» **TASK**: Lay out everything from the line containing "Return results in <instances>...</instances>. Segment" down to the end of the material as a numbered list, leaving out blank lines.
* BEGIN *
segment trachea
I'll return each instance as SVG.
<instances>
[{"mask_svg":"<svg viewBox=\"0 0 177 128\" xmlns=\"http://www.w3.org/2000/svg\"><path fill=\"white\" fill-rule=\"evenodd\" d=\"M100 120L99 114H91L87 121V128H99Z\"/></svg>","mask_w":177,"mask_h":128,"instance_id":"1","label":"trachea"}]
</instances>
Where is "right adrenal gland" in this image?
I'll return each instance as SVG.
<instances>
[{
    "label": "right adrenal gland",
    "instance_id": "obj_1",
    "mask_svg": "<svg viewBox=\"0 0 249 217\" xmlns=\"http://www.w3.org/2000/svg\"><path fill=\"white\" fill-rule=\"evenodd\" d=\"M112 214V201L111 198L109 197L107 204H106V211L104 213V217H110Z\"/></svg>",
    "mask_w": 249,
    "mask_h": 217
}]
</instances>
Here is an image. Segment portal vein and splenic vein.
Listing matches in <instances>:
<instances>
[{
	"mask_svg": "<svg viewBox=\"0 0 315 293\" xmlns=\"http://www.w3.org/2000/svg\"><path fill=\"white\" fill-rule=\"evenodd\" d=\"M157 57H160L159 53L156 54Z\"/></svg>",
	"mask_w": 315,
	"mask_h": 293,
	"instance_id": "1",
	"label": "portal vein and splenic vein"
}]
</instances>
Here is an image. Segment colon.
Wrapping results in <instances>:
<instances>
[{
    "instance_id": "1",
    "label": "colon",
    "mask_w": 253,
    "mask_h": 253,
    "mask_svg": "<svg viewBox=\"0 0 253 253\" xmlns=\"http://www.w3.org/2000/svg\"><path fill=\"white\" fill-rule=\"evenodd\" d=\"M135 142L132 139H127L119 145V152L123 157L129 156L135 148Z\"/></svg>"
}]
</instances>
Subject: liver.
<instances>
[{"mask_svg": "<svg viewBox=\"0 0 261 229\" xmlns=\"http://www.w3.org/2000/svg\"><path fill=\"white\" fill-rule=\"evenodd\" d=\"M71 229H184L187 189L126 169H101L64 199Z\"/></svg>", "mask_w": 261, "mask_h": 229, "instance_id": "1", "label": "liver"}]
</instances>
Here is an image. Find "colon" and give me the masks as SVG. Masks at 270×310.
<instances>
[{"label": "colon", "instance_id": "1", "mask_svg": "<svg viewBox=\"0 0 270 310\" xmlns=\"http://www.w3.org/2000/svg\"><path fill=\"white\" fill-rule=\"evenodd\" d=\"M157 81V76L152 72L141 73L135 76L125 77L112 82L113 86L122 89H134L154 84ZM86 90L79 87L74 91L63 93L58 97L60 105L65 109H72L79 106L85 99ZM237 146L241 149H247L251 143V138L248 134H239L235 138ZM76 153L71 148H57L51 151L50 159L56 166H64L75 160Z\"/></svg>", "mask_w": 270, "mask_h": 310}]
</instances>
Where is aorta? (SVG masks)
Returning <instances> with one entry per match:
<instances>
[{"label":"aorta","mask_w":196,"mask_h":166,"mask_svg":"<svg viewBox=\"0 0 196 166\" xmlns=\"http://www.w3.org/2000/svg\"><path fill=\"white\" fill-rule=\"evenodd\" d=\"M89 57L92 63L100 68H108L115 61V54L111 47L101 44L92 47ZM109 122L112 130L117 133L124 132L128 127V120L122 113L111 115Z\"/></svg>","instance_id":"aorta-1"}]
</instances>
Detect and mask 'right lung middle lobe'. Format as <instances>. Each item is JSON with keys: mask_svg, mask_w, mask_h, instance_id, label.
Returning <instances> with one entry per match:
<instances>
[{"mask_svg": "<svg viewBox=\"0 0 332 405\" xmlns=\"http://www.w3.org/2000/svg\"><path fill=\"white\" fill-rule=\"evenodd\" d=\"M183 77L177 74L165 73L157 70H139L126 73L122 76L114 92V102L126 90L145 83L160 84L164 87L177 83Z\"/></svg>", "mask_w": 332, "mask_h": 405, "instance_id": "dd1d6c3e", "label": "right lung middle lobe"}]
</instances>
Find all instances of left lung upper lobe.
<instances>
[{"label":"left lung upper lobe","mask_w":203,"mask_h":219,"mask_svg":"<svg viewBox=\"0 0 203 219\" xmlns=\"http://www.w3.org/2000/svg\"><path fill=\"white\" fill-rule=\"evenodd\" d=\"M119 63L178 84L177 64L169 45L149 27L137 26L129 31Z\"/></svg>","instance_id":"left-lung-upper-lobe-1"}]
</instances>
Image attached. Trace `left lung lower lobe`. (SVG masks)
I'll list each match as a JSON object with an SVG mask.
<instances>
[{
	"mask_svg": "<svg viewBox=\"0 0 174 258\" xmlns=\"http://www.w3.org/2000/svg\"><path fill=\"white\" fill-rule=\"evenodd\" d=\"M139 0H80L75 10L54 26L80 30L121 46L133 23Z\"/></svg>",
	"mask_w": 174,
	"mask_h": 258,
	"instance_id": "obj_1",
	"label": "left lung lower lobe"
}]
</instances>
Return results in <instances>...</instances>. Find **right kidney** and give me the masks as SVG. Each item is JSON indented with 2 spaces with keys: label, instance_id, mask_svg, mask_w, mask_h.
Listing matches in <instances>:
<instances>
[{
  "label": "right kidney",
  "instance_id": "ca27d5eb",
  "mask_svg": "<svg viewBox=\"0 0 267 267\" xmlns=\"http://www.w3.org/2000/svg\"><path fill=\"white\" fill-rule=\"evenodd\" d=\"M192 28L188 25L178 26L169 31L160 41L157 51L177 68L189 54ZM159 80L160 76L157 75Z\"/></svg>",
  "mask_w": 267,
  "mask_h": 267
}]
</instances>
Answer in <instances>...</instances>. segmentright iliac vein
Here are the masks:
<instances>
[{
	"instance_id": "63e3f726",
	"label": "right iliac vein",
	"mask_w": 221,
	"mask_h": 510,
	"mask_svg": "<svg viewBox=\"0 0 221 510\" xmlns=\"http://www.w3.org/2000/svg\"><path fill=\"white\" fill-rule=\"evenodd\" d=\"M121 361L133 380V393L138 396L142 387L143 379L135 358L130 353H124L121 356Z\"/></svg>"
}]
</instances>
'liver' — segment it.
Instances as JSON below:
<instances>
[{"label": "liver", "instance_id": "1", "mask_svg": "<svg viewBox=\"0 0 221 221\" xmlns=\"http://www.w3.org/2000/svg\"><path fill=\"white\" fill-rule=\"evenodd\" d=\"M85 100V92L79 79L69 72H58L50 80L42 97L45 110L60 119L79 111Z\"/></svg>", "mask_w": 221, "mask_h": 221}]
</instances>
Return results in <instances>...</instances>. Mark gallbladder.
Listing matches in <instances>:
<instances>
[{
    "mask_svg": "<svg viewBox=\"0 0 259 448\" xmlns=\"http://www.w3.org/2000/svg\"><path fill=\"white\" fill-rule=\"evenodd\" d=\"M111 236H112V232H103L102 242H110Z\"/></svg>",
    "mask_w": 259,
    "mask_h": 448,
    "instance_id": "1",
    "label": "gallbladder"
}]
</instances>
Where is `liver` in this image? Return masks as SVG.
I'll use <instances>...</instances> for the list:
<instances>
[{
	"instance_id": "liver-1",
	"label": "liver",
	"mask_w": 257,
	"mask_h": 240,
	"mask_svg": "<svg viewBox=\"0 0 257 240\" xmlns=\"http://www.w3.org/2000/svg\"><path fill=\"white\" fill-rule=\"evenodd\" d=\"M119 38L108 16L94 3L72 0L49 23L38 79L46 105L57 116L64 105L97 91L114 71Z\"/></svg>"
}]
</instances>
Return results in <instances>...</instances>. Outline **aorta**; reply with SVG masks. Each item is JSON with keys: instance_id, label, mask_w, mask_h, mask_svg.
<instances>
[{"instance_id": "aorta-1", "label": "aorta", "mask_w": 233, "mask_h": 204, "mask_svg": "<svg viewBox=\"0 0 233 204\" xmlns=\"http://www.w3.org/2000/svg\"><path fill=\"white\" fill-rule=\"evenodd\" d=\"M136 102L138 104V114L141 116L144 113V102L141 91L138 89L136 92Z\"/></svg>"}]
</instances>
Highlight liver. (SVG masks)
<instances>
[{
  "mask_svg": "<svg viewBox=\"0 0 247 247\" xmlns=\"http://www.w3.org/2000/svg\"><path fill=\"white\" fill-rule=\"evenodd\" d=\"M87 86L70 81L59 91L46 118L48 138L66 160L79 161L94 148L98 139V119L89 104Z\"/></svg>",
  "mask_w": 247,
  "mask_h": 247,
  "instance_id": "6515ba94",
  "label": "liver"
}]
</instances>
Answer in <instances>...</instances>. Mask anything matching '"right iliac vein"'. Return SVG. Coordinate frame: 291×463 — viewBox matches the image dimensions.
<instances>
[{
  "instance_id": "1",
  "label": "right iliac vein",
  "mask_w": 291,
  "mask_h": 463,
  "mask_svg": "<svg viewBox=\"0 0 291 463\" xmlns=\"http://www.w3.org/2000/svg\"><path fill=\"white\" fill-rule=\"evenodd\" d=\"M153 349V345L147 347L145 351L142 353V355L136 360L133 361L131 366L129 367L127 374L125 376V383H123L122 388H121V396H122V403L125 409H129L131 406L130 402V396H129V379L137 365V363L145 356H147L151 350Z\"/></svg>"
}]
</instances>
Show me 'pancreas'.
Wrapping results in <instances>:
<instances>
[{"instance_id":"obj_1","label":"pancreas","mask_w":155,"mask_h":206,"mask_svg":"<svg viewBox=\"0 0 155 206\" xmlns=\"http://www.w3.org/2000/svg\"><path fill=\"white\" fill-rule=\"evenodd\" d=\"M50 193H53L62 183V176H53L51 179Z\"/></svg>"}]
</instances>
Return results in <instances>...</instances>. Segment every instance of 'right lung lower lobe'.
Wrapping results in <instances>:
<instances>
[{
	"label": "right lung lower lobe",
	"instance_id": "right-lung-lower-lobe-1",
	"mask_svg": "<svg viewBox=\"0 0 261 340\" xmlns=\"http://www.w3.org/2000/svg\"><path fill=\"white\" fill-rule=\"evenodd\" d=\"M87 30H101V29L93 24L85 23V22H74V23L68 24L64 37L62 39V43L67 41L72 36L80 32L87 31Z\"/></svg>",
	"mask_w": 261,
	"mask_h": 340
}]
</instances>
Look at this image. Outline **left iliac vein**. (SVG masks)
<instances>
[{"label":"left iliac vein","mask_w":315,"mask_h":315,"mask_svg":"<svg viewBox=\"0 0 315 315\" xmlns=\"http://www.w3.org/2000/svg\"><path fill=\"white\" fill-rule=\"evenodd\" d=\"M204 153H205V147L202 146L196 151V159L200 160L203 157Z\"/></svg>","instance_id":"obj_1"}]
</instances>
* END *
» **SOLUTION**:
1. Return results in <instances>...</instances>. Segment every instance of 'right lung lower lobe'.
2. Wrapping results in <instances>:
3. <instances>
4. [{
5. 	"label": "right lung lower lobe",
6. 	"instance_id": "right-lung-lower-lobe-1",
7. 	"mask_svg": "<svg viewBox=\"0 0 261 340\" xmlns=\"http://www.w3.org/2000/svg\"><path fill=\"white\" fill-rule=\"evenodd\" d=\"M87 30H101V29L93 24L85 23V22H74V23L68 24L64 37L62 39V43L67 41L72 36L80 32L87 31Z\"/></svg>",
8. 	"mask_w": 261,
9. 	"mask_h": 340
10. }]
11. </instances>
12. Look at this image. Outline **left iliac vein**. (SVG masks)
13. <instances>
14. [{"label":"left iliac vein","mask_w":315,"mask_h":315,"mask_svg":"<svg viewBox=\"0 0 315 315\" xmlns=\"http://www.w3.org/2000/svg\"><path fill=\"white\" fill-rule=\"evenodd\" d=\"M204 153H205V147L202 146L196 151V159L200 160L203 157Z\"/></svg>","instance_id":"obj_1"}]
15. </instances>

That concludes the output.